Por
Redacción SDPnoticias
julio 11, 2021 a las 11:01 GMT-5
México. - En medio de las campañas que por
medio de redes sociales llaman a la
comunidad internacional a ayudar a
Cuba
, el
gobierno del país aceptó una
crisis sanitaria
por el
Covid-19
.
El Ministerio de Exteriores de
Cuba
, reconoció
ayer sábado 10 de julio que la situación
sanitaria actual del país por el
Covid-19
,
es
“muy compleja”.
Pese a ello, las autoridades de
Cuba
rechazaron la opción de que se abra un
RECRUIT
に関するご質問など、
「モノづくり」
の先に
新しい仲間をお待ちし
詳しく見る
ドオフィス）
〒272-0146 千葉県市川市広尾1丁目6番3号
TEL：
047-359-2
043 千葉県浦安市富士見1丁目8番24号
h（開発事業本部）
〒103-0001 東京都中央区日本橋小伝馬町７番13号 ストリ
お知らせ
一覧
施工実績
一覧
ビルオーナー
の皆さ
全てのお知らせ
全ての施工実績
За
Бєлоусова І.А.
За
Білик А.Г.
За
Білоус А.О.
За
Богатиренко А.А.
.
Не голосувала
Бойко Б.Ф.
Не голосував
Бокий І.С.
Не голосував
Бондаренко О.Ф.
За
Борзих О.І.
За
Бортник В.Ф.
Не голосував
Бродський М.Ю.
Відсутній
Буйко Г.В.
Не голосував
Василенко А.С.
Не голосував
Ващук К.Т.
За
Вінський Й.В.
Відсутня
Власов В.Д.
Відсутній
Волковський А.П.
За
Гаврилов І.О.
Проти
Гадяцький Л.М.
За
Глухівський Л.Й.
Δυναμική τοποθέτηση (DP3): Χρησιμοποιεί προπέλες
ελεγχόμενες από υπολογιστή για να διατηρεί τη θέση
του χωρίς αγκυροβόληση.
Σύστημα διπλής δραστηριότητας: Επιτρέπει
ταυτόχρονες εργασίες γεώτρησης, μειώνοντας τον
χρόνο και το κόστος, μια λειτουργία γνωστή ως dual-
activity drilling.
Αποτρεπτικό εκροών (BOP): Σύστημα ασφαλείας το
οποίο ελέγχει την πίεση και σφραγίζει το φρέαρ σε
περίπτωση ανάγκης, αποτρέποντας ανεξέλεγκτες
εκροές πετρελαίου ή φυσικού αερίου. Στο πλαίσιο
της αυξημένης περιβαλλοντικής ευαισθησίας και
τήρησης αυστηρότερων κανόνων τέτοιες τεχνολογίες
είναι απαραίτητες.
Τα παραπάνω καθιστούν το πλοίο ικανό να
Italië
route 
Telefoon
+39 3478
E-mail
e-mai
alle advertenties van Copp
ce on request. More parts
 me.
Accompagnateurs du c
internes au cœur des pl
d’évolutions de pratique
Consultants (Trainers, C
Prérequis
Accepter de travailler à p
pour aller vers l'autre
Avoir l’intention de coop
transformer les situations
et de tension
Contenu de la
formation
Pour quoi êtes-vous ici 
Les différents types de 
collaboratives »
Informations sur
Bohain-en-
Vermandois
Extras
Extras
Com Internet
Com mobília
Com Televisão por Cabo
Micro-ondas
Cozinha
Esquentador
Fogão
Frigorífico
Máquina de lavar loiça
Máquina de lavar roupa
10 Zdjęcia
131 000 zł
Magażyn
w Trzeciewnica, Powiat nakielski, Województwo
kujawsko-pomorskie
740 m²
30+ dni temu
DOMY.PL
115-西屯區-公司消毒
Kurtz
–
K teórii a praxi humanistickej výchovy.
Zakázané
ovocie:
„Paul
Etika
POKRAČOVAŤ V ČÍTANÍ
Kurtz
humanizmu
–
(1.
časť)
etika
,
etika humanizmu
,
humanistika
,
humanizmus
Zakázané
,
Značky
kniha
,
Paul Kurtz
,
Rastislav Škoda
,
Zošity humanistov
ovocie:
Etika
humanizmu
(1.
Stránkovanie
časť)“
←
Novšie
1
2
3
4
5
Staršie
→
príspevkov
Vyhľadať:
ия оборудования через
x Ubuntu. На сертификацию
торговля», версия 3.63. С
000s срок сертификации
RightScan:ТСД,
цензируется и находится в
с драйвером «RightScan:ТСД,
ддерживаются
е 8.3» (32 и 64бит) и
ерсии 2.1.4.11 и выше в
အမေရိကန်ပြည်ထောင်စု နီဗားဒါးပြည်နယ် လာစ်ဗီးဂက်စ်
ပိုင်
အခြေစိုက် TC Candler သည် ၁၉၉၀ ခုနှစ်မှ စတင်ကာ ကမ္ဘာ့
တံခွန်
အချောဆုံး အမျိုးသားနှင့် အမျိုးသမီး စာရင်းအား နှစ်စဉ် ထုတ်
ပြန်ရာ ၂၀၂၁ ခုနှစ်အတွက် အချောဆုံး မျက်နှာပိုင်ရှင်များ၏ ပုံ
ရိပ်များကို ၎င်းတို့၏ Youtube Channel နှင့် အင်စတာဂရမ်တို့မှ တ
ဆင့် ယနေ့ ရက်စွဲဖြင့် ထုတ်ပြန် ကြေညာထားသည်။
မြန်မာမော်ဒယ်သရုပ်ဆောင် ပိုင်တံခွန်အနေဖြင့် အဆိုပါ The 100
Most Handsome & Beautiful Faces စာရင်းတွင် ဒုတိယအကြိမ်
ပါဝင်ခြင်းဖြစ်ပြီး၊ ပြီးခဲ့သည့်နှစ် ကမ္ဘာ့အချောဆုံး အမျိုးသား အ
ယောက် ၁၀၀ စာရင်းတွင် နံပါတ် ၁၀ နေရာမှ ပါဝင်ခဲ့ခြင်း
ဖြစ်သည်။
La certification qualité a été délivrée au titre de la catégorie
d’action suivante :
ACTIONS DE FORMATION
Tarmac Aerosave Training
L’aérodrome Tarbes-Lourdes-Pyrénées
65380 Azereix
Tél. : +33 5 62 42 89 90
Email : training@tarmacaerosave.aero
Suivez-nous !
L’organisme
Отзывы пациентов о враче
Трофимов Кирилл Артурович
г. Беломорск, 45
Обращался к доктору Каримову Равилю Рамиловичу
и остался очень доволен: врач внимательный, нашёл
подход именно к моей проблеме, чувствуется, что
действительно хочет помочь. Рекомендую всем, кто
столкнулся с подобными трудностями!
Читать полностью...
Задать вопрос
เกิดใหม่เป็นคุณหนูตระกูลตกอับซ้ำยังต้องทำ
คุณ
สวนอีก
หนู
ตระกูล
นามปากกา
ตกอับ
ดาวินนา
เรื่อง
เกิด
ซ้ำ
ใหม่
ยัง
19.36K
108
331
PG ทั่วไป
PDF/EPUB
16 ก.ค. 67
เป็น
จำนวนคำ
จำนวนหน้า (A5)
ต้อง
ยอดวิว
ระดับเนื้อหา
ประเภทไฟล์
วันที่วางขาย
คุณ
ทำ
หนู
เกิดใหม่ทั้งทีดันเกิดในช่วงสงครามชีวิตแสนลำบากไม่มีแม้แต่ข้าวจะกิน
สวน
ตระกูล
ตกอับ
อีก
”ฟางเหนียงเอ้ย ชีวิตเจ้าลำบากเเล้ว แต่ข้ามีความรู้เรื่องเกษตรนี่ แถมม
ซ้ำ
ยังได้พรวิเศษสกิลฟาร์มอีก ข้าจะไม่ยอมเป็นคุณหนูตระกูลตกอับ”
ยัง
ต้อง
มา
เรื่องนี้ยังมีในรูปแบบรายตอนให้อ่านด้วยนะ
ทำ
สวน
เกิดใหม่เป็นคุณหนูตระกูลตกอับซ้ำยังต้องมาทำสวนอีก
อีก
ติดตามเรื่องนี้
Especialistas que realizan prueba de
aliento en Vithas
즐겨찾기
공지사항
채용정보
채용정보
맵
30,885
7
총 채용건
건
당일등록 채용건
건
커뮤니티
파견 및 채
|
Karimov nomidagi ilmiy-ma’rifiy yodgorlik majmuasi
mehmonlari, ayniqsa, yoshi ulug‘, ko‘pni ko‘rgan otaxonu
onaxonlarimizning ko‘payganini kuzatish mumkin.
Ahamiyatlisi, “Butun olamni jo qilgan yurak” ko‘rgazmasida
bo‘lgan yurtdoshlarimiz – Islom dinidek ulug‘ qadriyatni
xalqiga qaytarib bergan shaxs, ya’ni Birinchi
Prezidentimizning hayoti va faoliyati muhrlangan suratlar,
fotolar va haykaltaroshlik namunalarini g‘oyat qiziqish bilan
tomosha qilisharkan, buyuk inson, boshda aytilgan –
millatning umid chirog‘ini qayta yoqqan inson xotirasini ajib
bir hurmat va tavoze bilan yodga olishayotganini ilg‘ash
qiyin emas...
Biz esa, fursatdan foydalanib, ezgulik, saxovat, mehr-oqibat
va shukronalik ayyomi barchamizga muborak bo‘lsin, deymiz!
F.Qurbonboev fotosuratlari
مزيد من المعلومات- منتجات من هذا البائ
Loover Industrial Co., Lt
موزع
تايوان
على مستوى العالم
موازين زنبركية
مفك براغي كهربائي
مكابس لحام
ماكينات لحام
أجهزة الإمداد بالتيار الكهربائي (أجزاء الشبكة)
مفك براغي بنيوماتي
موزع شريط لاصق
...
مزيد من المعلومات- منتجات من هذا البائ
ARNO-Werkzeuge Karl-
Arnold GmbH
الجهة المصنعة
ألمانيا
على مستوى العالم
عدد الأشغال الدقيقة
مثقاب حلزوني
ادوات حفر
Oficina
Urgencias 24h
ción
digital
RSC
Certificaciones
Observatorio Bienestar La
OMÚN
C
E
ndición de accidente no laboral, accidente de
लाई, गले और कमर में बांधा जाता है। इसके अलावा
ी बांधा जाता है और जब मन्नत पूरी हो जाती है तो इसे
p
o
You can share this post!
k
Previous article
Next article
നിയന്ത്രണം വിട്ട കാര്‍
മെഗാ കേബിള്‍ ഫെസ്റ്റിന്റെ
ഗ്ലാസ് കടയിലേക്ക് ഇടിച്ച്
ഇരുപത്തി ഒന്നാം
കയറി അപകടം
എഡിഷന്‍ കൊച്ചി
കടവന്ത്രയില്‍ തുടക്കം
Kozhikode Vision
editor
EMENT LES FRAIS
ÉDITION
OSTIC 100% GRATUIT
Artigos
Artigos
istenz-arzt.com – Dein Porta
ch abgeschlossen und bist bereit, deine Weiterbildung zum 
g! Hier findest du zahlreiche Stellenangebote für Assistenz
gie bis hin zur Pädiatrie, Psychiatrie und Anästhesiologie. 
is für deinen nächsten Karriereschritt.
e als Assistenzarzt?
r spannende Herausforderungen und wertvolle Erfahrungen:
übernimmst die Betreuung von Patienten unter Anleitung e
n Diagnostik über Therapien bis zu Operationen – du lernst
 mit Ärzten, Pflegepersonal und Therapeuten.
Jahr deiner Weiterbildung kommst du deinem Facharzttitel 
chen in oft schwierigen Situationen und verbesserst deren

Problem description: What you give back should be exactly the lines from the one with "जाती है तो इसे" through the final line of the listing, and no others.

Your response:
ी बांधा जाता है और जब मन्नत पूरी हो जाती है तो इसे
p
o
You can share this post!
k
Previous article
Next article
നിയന്ത്രണം വിട്ട കാര്‍
മെഗാ കേബിള്‍ ഫെസ്റ്റിന്റെ
ഗ്ലാസ് കടയിലേക്ക് ഇടിച്ച്
ഇരുപത്തി ഒന്നാം
കയറി അപകടം
എഡിഷന്‍ കൊച്ചി
കടവന്ത്രയില്‍ തുടക്കം
Kozhikode Vision
editor
EMENT LES FRAIS
ÉDITION
OSTIC 100% GRATUIT
Artigos
Artigos
istenz-arzt.com – Dein Porta
ch abgeschlossen und bist bereit, deine Weiterbildung zum 
g! Hier findest du zahlreiche Stellenangebote für Assistenz
gie bis hin zur Pädiatrie, Psychiatrie und Anästhesiologie. 
is für deinen nächsten Karriereschritt.
e als Assistenzarzt?
r spannende Herausforderungen und wertvolle Erfahrungen:
übernimmst die Betreuung von Patienten unter Anleitung e
n Diagnostik über Therapien bis zu Operationen – du lernst
 mit Ärzten, Pflegepersonal und Therapeuten.
Jahr deiner Weiterbildung kommst du deinem Facharzttitel 
chen in oft schwierigen Situationen und verbesserst deren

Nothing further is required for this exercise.